Thousands attended a Sunday morning service at St. Paul's church in Bangui. Makeshift beds inside the church were removed temporarily to allow space for prayer benches, but still people spilled into the courtyard.
"We need today to promote inter-religious dialogue to transform the dynamic of violence and war into a dynamic of peace and solidarity," Dieudonne Nzapalainga, Archbishop of Bangui, said at the service.
The church is struggling to provide funerals for its congregation, said Bishop Nestor Aziagba, who assisted at Sunday's service. "Men can't leave their homes and women are taking the risk of taking the bodies and digging their own holes to bury them," he told Reuters.
President Djotodia announced three days of national mourning on state radio on Saturday.

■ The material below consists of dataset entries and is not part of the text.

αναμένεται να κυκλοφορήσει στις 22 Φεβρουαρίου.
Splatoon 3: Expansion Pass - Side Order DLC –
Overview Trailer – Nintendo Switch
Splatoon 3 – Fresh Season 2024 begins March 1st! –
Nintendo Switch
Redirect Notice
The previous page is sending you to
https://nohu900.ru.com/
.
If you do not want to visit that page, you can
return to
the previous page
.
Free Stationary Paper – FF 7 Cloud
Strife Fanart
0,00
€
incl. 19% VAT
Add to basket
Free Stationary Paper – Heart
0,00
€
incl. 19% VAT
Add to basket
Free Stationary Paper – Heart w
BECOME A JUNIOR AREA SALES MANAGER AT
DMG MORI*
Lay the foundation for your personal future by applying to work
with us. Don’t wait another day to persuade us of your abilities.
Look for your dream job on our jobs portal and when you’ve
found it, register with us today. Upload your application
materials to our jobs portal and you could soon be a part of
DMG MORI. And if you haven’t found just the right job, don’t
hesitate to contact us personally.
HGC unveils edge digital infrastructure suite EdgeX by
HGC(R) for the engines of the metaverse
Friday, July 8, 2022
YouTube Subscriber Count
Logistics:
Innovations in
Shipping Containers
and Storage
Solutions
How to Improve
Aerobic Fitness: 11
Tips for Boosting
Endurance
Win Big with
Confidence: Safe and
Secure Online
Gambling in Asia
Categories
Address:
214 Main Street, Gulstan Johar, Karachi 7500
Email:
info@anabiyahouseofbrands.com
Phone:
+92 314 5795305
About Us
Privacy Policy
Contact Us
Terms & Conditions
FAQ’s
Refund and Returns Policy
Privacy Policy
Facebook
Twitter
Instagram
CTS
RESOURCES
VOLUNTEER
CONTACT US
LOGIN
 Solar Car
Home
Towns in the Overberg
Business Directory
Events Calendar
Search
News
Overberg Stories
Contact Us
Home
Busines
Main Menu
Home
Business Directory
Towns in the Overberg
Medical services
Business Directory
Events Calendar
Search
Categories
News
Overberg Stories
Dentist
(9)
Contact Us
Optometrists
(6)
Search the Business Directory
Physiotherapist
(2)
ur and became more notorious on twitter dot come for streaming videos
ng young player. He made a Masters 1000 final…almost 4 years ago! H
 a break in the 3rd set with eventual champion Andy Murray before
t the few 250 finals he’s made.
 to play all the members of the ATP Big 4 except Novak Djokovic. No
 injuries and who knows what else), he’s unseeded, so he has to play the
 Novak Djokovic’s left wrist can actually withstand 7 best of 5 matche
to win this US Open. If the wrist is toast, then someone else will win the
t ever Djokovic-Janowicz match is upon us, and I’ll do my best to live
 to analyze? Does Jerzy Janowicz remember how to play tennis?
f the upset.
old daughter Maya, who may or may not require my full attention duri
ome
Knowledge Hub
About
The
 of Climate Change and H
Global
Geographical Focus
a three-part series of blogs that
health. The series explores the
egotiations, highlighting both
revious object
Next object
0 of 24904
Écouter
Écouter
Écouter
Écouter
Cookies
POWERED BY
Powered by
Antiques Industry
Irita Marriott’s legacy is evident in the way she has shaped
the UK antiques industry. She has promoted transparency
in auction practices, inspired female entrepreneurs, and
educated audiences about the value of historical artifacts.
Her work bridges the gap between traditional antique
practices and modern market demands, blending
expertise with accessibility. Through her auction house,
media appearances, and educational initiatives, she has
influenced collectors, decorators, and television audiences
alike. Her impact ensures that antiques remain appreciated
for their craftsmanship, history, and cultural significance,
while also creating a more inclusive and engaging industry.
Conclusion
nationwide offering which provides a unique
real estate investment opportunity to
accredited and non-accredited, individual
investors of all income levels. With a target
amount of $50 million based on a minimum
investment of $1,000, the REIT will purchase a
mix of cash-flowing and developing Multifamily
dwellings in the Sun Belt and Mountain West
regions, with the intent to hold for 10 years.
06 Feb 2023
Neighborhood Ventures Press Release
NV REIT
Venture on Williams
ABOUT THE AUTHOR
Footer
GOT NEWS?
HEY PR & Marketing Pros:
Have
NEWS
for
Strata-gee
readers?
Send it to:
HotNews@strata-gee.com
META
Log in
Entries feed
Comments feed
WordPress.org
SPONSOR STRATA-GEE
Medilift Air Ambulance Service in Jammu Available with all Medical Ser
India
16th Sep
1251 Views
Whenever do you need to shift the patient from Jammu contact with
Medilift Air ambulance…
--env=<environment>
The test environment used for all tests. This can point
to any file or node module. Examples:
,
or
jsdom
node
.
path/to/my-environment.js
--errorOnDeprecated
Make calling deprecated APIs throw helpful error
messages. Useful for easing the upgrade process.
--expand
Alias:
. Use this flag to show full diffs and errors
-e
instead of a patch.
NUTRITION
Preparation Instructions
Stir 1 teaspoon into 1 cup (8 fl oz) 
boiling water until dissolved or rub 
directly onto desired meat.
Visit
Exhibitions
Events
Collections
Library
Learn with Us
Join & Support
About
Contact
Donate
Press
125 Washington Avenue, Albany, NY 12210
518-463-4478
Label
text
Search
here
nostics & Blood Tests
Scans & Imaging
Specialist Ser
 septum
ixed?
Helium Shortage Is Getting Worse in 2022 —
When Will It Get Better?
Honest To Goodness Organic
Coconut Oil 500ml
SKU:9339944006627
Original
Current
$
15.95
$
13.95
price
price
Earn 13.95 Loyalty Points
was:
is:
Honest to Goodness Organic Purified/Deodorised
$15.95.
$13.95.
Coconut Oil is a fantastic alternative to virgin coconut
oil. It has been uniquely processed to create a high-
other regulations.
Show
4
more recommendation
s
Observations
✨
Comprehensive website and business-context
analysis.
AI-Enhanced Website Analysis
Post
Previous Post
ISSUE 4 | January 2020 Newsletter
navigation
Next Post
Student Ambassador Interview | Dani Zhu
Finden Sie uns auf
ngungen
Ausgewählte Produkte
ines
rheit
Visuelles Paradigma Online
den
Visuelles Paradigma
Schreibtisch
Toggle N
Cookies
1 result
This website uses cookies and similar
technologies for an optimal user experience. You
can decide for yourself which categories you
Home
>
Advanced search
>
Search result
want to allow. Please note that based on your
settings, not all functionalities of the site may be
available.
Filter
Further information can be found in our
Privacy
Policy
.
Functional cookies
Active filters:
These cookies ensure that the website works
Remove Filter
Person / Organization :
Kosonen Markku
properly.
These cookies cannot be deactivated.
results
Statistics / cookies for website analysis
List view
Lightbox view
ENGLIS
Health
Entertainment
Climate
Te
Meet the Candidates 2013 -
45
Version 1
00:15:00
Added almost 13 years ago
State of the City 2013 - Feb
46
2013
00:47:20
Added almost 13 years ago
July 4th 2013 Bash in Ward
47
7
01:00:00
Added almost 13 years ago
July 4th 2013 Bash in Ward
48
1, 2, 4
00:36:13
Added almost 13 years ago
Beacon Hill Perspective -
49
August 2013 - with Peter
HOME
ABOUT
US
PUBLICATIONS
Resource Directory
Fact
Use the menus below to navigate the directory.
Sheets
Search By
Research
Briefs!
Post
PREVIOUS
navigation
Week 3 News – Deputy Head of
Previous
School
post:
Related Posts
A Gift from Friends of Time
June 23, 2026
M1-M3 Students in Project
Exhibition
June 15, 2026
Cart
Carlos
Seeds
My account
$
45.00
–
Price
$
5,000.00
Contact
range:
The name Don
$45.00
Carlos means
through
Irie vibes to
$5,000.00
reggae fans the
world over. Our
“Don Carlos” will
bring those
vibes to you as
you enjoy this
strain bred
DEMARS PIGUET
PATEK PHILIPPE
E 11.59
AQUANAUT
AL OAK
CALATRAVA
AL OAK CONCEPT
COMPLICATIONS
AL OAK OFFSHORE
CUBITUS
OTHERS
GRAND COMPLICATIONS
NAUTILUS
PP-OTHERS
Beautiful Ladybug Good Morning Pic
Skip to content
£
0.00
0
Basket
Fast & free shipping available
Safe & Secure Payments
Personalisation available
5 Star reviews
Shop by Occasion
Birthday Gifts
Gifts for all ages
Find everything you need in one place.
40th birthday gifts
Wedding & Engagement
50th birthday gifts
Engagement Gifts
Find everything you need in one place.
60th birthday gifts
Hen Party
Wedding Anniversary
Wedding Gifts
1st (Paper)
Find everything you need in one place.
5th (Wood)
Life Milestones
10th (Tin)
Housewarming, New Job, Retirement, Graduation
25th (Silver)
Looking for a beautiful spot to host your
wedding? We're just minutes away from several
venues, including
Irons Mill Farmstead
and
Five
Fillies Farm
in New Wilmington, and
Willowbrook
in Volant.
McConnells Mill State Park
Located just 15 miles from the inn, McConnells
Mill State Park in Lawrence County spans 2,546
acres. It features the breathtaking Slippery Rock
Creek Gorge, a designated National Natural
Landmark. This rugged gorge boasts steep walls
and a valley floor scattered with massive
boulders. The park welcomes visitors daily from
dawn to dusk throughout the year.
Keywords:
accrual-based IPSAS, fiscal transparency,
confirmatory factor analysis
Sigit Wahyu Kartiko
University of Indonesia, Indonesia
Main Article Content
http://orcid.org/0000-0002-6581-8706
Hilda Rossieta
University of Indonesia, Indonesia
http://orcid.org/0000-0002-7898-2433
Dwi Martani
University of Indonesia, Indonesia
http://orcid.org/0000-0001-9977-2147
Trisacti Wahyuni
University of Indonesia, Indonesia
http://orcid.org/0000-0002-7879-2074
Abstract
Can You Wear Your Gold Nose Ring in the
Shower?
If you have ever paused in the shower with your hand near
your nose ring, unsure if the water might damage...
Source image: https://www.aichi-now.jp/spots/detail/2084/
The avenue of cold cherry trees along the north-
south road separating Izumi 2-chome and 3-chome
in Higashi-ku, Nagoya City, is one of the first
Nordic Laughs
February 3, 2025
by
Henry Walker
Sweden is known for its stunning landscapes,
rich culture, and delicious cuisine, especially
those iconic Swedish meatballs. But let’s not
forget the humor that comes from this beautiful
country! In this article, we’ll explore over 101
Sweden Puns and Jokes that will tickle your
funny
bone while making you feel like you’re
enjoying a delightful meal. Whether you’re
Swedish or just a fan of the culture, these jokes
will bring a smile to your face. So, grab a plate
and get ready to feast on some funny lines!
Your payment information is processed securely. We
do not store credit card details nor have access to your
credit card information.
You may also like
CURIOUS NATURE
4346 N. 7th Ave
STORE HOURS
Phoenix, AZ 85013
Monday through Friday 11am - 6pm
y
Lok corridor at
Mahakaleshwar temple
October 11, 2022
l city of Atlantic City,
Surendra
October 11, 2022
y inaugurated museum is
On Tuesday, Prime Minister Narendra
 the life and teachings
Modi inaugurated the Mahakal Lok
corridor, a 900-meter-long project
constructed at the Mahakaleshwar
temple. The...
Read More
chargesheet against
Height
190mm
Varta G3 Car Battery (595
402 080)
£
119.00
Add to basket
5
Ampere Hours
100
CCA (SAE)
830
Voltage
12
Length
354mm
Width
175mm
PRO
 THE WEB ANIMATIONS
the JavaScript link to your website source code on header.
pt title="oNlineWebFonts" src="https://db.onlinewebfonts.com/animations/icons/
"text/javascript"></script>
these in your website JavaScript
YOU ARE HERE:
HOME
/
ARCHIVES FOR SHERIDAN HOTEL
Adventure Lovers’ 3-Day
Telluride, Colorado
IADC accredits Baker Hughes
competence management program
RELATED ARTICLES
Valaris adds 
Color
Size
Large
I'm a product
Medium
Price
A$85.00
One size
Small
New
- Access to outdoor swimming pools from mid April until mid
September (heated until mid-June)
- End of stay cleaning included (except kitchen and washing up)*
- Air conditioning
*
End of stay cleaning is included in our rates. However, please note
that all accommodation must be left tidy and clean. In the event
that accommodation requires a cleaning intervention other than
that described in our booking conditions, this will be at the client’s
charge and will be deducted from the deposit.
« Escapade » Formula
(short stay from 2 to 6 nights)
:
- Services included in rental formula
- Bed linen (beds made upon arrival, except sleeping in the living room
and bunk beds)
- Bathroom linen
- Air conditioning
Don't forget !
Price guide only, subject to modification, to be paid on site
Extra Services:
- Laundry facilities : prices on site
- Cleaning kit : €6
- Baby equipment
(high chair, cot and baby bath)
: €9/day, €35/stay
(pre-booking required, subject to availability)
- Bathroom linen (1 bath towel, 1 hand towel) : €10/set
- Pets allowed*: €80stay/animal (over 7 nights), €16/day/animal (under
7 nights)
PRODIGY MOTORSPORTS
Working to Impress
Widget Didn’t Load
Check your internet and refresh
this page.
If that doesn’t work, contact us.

French helicopters flew low over Bangui while soldiers patrolled both the capital and Bossangoa, about 300 km (180 miles) to the north.
Peter Bouckaert, Human Rights Watch emergency director, said that the first French helicopter had arrived in Bossangoa. "Every French move reassures the population," he said on his Twitter feed.
Following the outbreak of violence, France wants elections brought forward to next year, putting an end to the interim period originally scheduled to run into 2015.
Djotodia, who blames the recent attacks on gunmen loyal to his ousted predecessor Francois Bozize, acknowledged on Sunday that he had received the request and said it was under consideration.
The United Nations has estimated that as many as 6,000 child soldiers have been drawn into the latest violence and aid workers say that many of the victims have been children.
Souleymane Diabate, of children's rights organisation UNICEF, said that many children were being brought to hospitals with wounds from bullets and crude weapons. "We are living through a major crisis and children haven't been spared," he said.